Fields became involved in this particular project through her previous work at the Institute for Protein Design where she started her research career during her freshman year.
Fields described her research as being at the intersection of emerging technologies in protein cages and neoantigens which Fields explained are tumor-specific peptides that are displayed on the surface of cancerous cells.
Fields packages antigens and peptides into protein cages which then target the proteins that have been mutated from their forms in healthy cells. The immune system then learns to recognize and fight against the neoantigens.
The protein cages are critical to the process. Fields explained how the antigens and peptides are inherently hydrophobic, making it difficult for them to be delivered to the human body which is made mostly of water. When contained in the protein cages, however, the antigens and peptides are able to be carried throughout the body.
The nature of this project means that much of the research Fields does in the lab today is in areas new not only to her, but to science more generally.
“There are a lot of times where I’m doing things in the lab that nobody has ever done before, and that’s kind of scary because normally I can turn to one of my mentors or someone that I work with,” Fields said. “Now it’s on me to do the research, figure out the method, figure out what results should look like. It’s intense, but it’s part of doing science.”

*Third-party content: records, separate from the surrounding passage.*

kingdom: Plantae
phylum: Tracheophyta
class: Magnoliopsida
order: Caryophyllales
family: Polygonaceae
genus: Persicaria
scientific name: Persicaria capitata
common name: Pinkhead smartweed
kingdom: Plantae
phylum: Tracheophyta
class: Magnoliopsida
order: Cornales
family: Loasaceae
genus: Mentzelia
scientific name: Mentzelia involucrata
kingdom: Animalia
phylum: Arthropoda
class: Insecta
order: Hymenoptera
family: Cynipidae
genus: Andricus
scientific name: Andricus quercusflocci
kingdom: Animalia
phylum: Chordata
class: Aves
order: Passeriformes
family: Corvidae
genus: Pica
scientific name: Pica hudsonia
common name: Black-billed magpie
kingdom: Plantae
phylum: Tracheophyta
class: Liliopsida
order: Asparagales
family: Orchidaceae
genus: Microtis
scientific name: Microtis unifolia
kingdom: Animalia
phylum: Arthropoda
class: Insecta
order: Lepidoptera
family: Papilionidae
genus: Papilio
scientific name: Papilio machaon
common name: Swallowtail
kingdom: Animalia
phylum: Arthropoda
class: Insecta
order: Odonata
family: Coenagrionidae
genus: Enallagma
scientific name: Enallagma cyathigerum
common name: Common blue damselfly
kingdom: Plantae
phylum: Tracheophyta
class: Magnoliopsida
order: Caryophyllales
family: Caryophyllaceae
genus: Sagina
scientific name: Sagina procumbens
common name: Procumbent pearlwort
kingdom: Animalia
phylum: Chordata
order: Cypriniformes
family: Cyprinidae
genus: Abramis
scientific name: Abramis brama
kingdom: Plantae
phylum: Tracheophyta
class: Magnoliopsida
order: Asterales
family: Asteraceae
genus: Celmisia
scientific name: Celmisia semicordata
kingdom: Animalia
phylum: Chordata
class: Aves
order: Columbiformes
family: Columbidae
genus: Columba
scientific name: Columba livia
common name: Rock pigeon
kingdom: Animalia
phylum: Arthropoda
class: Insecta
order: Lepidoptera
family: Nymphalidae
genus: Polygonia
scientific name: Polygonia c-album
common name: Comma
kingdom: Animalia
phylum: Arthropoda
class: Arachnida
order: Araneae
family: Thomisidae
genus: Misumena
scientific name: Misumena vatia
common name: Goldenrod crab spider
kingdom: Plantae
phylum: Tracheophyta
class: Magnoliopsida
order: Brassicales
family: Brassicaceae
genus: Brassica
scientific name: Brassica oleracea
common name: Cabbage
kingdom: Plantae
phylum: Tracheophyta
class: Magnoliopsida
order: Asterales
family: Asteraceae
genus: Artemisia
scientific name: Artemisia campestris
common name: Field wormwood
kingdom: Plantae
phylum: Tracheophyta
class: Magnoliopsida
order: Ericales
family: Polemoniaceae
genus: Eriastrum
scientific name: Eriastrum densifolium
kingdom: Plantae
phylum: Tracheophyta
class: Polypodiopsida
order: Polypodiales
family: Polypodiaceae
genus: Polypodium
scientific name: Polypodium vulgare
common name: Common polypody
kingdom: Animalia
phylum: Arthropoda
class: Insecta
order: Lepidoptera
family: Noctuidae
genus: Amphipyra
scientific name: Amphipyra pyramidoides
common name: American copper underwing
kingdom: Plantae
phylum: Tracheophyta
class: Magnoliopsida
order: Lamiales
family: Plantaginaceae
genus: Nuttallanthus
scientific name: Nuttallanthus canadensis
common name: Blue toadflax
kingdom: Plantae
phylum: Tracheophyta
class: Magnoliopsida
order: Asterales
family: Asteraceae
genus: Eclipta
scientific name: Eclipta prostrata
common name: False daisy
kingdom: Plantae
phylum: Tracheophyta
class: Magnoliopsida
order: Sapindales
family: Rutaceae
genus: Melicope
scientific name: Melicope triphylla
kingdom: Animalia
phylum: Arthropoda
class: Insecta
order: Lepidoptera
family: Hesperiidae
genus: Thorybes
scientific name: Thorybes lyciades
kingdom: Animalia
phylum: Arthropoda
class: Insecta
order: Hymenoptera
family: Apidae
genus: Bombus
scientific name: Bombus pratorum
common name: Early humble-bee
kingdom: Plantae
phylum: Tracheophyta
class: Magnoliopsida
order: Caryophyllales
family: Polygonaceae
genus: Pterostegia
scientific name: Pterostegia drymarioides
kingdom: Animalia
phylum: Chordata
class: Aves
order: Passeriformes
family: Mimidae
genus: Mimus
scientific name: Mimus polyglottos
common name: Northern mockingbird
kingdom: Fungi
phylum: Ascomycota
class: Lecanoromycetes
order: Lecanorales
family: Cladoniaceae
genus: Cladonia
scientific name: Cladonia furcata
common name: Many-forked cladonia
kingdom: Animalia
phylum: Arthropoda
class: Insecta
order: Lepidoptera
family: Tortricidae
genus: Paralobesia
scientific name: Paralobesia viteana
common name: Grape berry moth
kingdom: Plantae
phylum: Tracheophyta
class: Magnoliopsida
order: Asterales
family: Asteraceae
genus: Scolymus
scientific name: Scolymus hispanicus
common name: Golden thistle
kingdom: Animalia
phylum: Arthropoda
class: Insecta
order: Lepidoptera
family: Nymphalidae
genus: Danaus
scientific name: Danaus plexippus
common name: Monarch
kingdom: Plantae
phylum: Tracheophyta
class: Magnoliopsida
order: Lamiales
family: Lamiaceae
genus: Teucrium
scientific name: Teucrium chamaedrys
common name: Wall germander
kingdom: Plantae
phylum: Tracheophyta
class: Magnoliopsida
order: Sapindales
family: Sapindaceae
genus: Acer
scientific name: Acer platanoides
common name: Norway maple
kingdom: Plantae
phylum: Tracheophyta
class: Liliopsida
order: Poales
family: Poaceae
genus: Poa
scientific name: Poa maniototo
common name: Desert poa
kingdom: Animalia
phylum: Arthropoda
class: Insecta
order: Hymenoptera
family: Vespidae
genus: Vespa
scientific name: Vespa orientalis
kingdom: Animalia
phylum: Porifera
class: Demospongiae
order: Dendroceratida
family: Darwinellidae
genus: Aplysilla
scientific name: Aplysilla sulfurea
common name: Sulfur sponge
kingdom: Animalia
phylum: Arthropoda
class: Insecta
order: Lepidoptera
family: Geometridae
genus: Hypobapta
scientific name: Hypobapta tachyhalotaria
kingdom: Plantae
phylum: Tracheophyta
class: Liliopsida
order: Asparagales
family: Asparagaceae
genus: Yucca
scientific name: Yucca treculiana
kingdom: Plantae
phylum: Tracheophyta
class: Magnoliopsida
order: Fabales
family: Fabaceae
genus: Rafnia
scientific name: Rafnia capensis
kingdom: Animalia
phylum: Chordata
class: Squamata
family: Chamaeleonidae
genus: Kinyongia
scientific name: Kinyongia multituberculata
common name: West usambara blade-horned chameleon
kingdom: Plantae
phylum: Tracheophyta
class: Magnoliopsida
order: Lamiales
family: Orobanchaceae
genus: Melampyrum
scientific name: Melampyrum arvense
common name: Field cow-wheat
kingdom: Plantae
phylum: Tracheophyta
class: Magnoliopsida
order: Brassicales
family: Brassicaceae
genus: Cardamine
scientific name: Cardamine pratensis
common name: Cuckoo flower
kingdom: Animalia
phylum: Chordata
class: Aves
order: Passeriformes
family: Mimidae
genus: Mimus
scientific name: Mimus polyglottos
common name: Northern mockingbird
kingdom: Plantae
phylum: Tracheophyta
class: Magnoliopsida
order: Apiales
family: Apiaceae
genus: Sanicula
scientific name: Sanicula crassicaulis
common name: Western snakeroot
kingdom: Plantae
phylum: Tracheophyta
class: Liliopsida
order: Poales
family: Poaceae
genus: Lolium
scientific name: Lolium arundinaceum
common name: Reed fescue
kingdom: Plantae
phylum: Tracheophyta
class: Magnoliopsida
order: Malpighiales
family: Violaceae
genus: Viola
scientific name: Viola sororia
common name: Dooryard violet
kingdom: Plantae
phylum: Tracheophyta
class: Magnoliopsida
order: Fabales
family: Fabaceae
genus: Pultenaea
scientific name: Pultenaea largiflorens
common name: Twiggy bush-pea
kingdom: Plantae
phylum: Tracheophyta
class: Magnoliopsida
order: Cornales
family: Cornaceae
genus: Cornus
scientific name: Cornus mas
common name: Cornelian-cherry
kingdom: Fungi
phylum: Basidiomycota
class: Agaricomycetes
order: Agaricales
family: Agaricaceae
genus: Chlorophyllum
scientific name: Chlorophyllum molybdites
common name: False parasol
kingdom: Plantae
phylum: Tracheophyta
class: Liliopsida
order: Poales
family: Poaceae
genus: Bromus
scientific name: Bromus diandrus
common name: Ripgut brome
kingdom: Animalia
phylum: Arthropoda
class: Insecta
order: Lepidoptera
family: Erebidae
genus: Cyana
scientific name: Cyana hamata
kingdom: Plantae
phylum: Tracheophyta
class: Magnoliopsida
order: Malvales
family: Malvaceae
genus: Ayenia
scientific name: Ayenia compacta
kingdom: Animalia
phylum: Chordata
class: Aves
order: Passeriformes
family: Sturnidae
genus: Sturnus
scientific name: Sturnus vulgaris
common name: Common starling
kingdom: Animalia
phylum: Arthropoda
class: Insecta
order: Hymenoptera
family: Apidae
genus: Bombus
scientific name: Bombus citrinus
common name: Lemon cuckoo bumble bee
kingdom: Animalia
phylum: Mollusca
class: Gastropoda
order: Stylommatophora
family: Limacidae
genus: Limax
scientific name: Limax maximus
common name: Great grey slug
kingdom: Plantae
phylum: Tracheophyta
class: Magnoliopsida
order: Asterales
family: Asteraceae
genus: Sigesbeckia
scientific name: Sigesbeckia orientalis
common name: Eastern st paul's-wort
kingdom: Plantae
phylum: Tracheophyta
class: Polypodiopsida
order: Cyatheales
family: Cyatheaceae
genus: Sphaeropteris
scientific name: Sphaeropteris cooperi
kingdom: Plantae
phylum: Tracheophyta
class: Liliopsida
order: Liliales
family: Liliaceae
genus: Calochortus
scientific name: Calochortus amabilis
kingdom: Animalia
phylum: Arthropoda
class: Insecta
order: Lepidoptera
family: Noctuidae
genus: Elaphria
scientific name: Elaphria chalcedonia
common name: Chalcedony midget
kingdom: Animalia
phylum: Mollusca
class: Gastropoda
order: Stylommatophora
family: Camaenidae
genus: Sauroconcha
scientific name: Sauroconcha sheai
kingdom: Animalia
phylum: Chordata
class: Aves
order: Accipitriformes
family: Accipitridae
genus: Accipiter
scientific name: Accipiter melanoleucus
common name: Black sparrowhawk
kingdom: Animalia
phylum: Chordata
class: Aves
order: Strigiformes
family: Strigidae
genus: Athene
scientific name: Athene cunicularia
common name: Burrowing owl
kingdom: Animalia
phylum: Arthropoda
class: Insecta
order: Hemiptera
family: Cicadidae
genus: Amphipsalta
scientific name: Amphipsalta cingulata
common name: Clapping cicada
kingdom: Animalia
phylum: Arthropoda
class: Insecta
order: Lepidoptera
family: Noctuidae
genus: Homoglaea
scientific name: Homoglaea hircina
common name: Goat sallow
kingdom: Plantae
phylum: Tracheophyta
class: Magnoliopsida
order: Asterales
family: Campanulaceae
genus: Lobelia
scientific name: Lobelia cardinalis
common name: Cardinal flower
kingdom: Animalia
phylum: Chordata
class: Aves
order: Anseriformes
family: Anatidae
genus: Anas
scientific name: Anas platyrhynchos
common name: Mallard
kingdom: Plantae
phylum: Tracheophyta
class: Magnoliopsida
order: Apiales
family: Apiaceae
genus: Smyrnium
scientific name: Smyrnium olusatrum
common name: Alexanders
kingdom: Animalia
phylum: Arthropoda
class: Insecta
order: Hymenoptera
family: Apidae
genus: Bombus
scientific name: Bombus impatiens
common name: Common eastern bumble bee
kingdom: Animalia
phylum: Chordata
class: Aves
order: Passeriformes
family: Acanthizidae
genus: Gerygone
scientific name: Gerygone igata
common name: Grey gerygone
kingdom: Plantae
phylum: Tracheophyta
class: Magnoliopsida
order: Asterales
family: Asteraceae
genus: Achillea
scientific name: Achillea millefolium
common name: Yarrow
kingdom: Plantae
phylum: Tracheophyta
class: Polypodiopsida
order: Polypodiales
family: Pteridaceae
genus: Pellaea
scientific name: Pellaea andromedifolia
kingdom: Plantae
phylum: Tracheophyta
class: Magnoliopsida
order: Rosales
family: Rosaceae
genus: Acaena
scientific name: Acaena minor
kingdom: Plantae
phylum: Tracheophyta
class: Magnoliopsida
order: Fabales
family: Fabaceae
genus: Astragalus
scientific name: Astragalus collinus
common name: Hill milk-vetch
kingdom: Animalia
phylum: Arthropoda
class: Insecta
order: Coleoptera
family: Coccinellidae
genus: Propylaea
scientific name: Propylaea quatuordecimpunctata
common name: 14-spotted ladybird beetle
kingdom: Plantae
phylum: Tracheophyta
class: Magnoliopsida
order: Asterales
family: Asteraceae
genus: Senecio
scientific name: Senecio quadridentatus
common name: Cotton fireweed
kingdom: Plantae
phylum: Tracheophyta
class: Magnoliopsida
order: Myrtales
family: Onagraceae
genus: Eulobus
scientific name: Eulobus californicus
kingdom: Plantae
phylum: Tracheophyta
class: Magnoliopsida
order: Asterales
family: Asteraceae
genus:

Fields believes another part of any scientific discipline is communicating one’s research and findings, referencing her upcoming fourth consecutive year of doing the Undergraduate Research Symposium, as well as her presentations at internal group meetings. She has found that both have made her more comfortable presenting in general and recommends that everyone take opportunities to present their work to others.
For students who are interested in pursuing research, Fields also recommends getting started early in spite of it seeming like a daunting process, lending the advice her mentor once gave her of how “everyone starts off with doing science by not knowing how to do science.”
“You learn how capable you are and it’s a lot of brute force on trial and error but you sort of learn to have faith in yourself,” Fields said. “It was a great experience just being able to jump in and start because now I am coming to the end of my undergraduate career and I feel very confident.”
Through her research endeavors, Fields has also learned more about herself in both academic and personal senses. In learning that she wants to make a lifelong career in research, she now intends to pursue a Ph.D. and finds that her greatest area of interest is in immunotherapy. She has even learned through working in the lab that while she disliked working in groups coming out of high school, she now finds collaborative work to be an incredibly valuable experience.
Fields noted how much of the growth she has seen in herself through her research could not have been developed solely through the classroom setting or without the time she spent in the lab.
“The thing about research is that it’s not an experience you can replicate in the classroom,” she said. “You can be a 4.0 student who does all the studying in the world, but having hands-on experience you can’t replicate in any other way. So, as important as it is to go to classes, if you want to know how to be a scientist you have to learn how to do science.”